Content starts

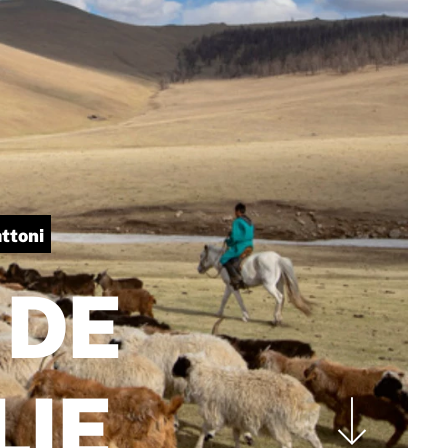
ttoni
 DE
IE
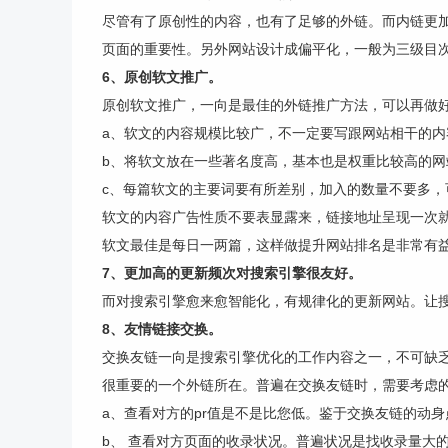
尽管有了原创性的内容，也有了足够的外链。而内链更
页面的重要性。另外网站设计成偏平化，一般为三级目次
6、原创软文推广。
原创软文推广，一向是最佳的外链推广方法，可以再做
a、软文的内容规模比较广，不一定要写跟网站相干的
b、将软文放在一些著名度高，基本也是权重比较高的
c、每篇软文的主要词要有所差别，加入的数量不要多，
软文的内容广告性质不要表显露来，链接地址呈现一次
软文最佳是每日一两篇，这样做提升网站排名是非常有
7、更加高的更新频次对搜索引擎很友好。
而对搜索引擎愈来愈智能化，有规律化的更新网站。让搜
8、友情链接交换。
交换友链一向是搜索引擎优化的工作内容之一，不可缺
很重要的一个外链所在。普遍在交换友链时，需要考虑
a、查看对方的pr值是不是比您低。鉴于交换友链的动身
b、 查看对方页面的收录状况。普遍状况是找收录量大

Content ends
Content starts

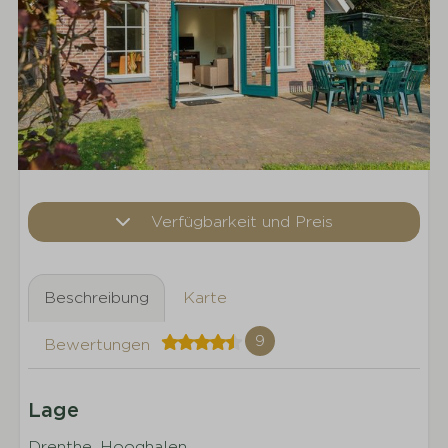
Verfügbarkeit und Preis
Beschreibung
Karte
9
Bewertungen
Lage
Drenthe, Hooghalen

Content ends
Content starts

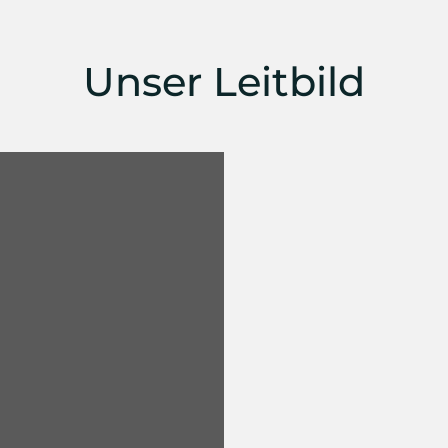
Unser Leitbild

Content ends

In the listing above, find the line with "原创软文推广，一向是最佳的外链推广方法，可以再做" and the line with "b、 查看对方页面的收录状况。普遍状况是找收录量大"; set down exactly those two lines and every line between them, nothing more.

**EXERCISE RESPONSE:**
原创软文推广，一向是最佳的外链推广方法，可以再做
a、软文的内容规模比较广，不一定要写跟网站相干的
b、将软文放在一些著名度高，基本也是权重比较高的
c、每篇软文的主要词要有所差别，加入的数量不要多，
软文的内容广告性质不要表显露来，链接地址呈现一次
软文最佳是每日一两篇，这样做提升网站排名是非常有
7、更加高的更新频次对搜索引擎很友好。
而对搜索引擎愈来愈智能化，有规律化的更新网站。让搜
8、友情链接交换。
交换友链一向是搜索引擎优化的工作内容之一，不可缺
很重要的一个外链所在。普遍在交换友链时，需要考虑
a、查看对方的pr值是不是比您低。鉴于交换友链的动身
b、 查看对方页面的收录状况。普遍状况是找收录量大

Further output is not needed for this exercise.